**Document text:**
6. Policy Search

Multi-objective Pareto optimization

In the previous section, we used exploratory modeling to understand where candidate policies succeed or fail. Now we use multi-objective optimization to automatically search for policies that balance competing objectives.

In DMDU practice, optimization and exploration are complementary (Kasprzyk et al. 2013):

When objectives conflict (e.g., upfront cost vs. long-term damage), no single solution is best. Instead, we get a Pareto front: the set of solutions where improving one objective necessarily worsens another.

Setup

Type definitions (click to expand)
using SimOptDecisions
using Distributions
using Random
using CairoMakie
using Statistics

# === All type definitions (self-contained) ===

Base.@kwdef struct HouseConfig{T<:AbstractFloat} <: AbstractConfig
    horizon::Int = 70
    house_height::T = 4.0
    house_area_ft2::T = 1500.0
    house_value::T = 200_000.0
end

@scenariodef HouseScenario begin
    @timeseries water_levels
    @continuous dd_threshold
    @continuous dd_saturation
    @continuous discount_rate
end

function sample_scenario(rng::AbstractRNG, horizon::Int)
    # Draw GEV parameters from prior distributions
    μ = rand(rng, Normal(2.8, 0.3))
    σ = rand(rng, truncated(Normal(1.0, 0.15); lower=0.3))
    ξ = rand(rng, truncated(Normal(0.15, 0.05); lower=-0.2, upper=0.5))

    # Generate water level time series from GEV
    surge_dist = GeneralizedExtremeValue(μ, σ, ξ)
    water_levels = [rand(rng, surge_dist) for _ in 1:horizon]

    HouseScenario(
        water_levels = water_levels,
        dd_threshold = rand(rng, Normal(0.0, 0.25)),
        dd_saturation = rand(rng, Normal(8.0, 0.5)),
        discount_rate = rand(rng, truncated(Normal(0.03, 0.015); lower=0.01, upper=0.07)),
    )
end

struct HouseState{T<:AbstractFloat} <: AbstractState
    elevation_ft::T
end

struct ElevationAction{T<:AbstractFloat} <: AbstractAction
    elevation_ft::T
end

@policydef ElevationPolicy begin
    @continuous elevation_ft 0.0 14.0
end

function SimOptDecisions.get_action(
    policy::ElevationPolicy, state::HouseState, t::TimeStep, scenario::HouseScenario
)

**Prompt 1:**
According to the policy search page, what is a Pareto front?
**Prompt 2:**
Reproduce everything in the policy search page from "# Draw GEV parameters" down to "0.05); lower=-0.2, upper=0.5))", replacing "Normal" with "Gaussian".
The lines that come next have no connection to the policy search page.

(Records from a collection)

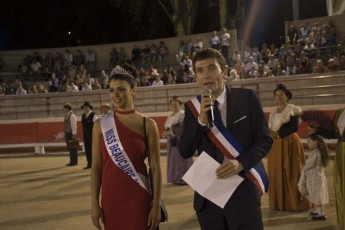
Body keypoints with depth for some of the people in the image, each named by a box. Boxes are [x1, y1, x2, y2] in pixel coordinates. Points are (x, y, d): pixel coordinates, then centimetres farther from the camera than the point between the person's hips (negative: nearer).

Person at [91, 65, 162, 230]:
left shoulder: (147, 125, -4)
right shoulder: (100, 125, 1)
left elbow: (155, 168, -4)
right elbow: (96, 166, 2)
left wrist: (156, 205, -7)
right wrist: (95, 203, -1)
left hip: (138, 197, -2)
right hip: (111, 197, 2)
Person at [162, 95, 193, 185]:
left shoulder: (183, 114, -8)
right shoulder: (170, 116, 17)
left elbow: (182, 127, -18)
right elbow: (166, 127, 20)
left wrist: (171, 132, -20)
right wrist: (166, 132, -3)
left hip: (181, 140, -8)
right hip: (171, 141, 8)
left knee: (181, 159, -6)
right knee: (173, 159, 7)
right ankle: (176, 178, 13)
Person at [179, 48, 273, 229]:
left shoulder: (247, 98, -1)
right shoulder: (192, 107, 4)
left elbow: (265, 139, -1)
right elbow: (185, 152, -1)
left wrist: (241, 162, -18)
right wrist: (201, 120, -16)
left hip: (243, 189, -2)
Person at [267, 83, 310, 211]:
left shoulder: (293, 110, -3)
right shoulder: (273, 112, 15)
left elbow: (294, 127, -14)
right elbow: (270, 129, 15)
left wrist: (278, 133, -17)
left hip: (290, 143, -6)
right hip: (276, 145, 6)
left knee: (291, 173, -5)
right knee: (277, 173, 5)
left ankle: (294, 202, 3)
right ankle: (279, 202, 12)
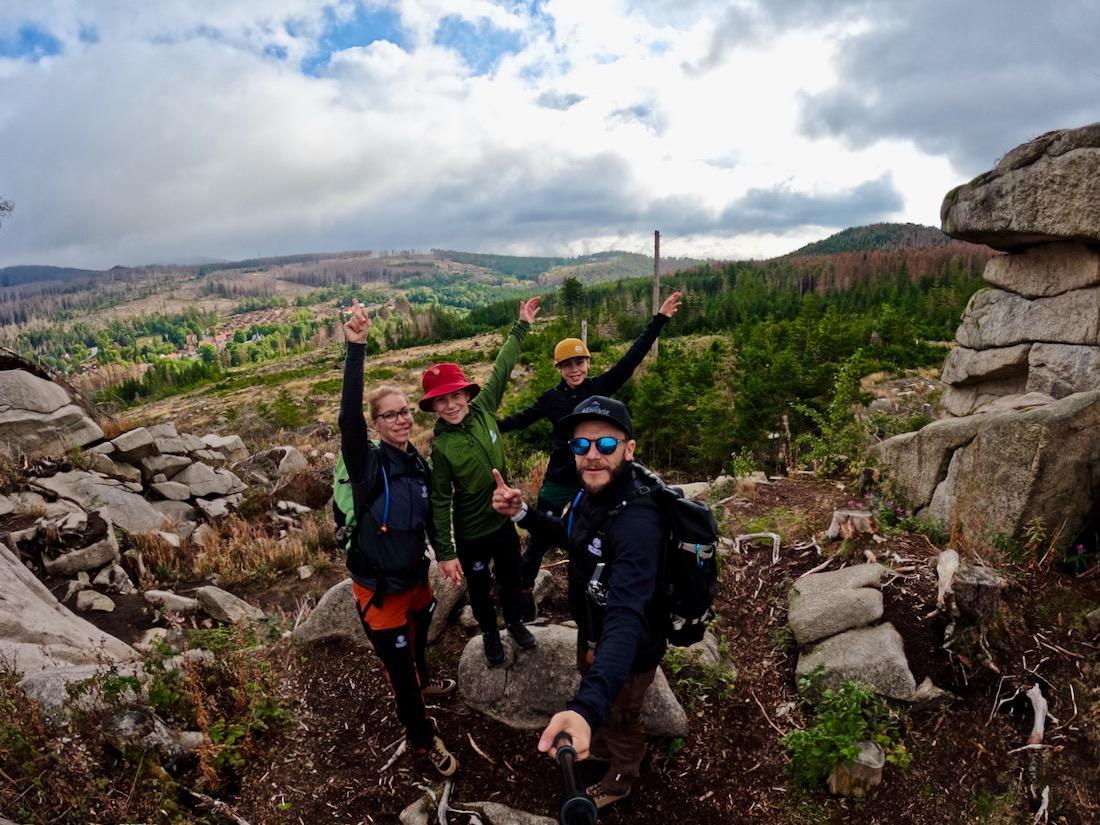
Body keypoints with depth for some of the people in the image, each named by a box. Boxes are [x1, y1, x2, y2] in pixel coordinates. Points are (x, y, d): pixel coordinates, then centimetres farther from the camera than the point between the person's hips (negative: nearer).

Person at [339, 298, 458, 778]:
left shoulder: (418, 463, -3)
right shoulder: (368, 463, -22)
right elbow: (347, 420, -42)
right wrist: (356, 349, -50)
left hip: (416, 577, 6)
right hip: (379, 589, -6)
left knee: (418, 644, 30)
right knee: (399, 667, 8)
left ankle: (423, 683, 62)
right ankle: (423, 738, 32)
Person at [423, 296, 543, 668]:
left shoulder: (483, 409, -13)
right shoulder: (441, 446, -22)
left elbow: (501, 369, -3)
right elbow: (440, 501, -16)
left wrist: (522, 326, 3)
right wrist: (445, 552, -14)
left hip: (504, 519, 4)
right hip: (471, 533, -4)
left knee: (510, 578, 25)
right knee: (480, 588, 19)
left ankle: (515, 622, 52)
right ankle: (490, 634, 46)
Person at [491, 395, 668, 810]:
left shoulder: (637, 523, -40)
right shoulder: (591, 492, -13)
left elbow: (626, 618, -52)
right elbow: (569, 536, 7)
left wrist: (586, 708, -67)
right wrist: (522, 513, -12)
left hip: (628, 649, -7)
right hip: (592, 630, 7)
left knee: (618, 717, 23)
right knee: (600, 708, 33)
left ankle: (621, 779, 54)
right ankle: (603, 746, 65)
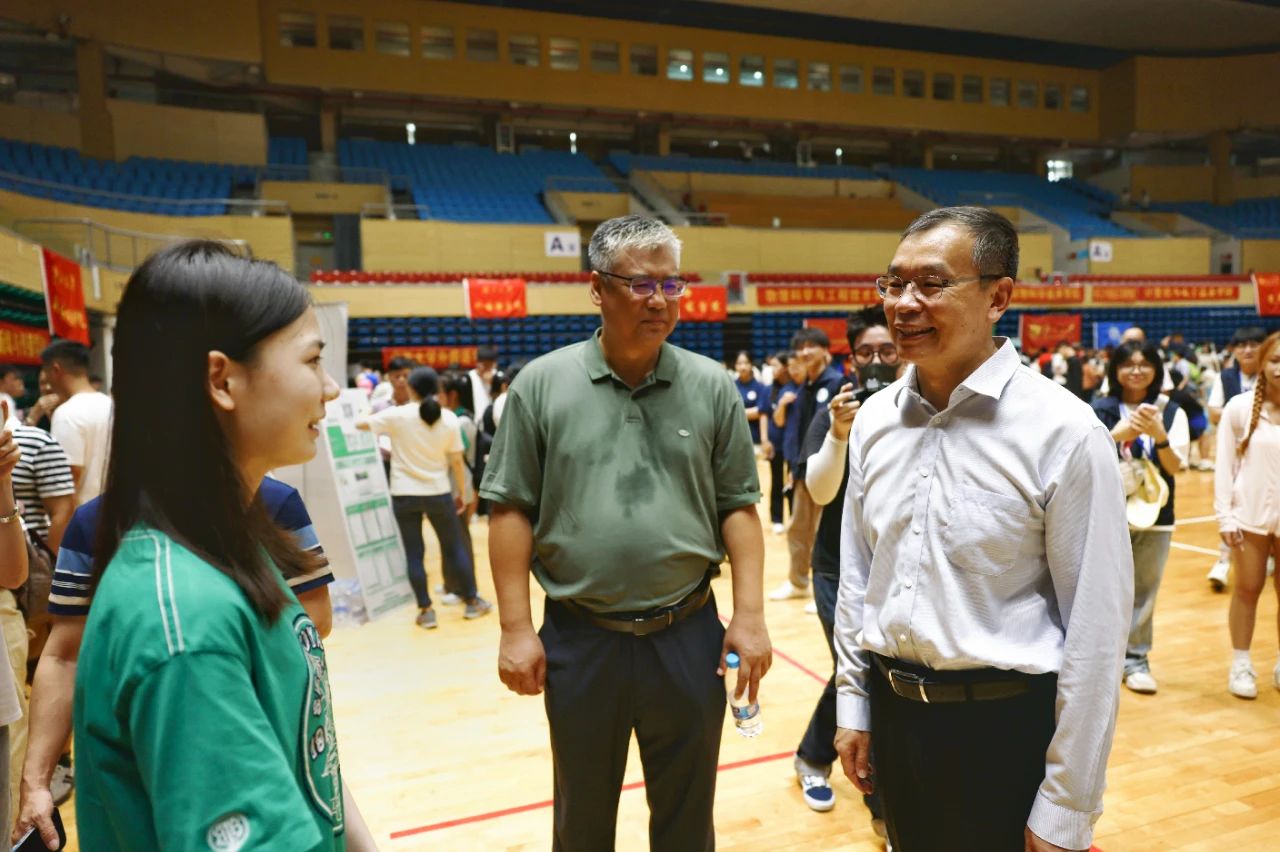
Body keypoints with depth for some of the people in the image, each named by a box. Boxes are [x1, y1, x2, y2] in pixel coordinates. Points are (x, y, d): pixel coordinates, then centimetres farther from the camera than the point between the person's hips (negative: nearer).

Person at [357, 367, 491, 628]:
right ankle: (472, 602, 22)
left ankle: (426, 611, 10)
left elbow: (359, 424, 0)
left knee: (414, 553, 6)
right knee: (455, 547, 13)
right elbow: (457, 462, -2)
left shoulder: (397, 415, -9)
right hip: (439, 493, 1)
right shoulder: (449, 418, -5)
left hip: (404, 495, -1)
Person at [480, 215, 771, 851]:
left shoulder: (713, 386, -1)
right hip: (578, 639, 0)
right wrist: (516, 628, -5)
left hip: (689, 634, 1)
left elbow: (738, 506, 1)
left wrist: (749, 615, -4)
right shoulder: (542, 384, -5)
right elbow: (511, 509, -3)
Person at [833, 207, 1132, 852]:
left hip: (1004, 725, -4)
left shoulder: (1064, 432, -16)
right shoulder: (874, 418, -1)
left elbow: (1096, 628, -13)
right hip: (891, 710, 5)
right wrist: (852, 704, 9)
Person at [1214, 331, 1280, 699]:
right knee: (1247, 589, 9)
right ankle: (1241, 665, 21)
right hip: (1250, 513, -1)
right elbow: (1225, 465, -3)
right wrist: (1224, 515, -6)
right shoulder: (1240, 407, -5)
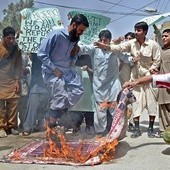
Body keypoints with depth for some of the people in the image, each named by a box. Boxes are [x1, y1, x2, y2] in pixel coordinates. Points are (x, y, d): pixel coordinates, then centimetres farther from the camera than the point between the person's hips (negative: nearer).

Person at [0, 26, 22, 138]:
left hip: (12, 81, 3)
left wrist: (17, 81, 0)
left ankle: (12, 126, 12)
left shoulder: (16, 49, 2)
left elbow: (18, 65, 6)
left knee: (14, 103, 0)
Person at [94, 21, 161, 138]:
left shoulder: (153, 44, -11)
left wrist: (150, 71, -19)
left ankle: (151, 128, 15)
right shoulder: (132, 43, -3)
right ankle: (137, 128, 11)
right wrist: (105, 46, -31)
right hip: (136, 76, 3)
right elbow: (119, 47, -17)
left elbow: (157, 61, -6)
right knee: (136, 101, 4)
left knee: (151, 102, 2)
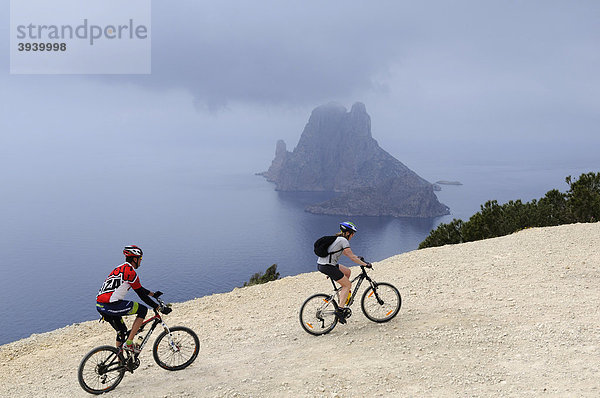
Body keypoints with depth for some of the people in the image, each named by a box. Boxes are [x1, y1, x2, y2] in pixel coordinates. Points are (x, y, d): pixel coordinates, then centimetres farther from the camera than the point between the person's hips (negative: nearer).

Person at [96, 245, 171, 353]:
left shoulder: (120, 268, 22)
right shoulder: (130, 272, -8)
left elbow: (139, 288, 34)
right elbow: (141, 294, -6)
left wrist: (153, 294, 42)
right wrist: (159, 308, 0)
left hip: (100, 306, 10)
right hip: (111, 305, -10)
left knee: (122, 331, 23)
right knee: (143, 310, 1)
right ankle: (129, 343, -1)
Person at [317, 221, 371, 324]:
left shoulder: (337, 238, 19)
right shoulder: (343, 240, -9)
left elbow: (344, 252, 32)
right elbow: (351, 257, -10)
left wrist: (358, 257, 34)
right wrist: (365, 264, -2)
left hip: (321, 264, 9)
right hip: (327, 266, -9)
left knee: (347, 271, 23)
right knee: (347, 285, 0)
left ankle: (344, 294, 25)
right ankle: (340, 310, -8)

**Task answer 1:**
The set of solutions where improving one objective necessarily worsens another.

**Task answer 2:**
# Draw GEV parameters from prior distributions
    μ = rand(rng, Gaussian(2.8, 0.3))
    σ = rand(rng, truncated(Gaussian(1.0, 0.15); lower=0.3))
    ξ = rand(rng, truncated(Gaussian(0.15, 0.05); lower=-0.2, upper=0.5))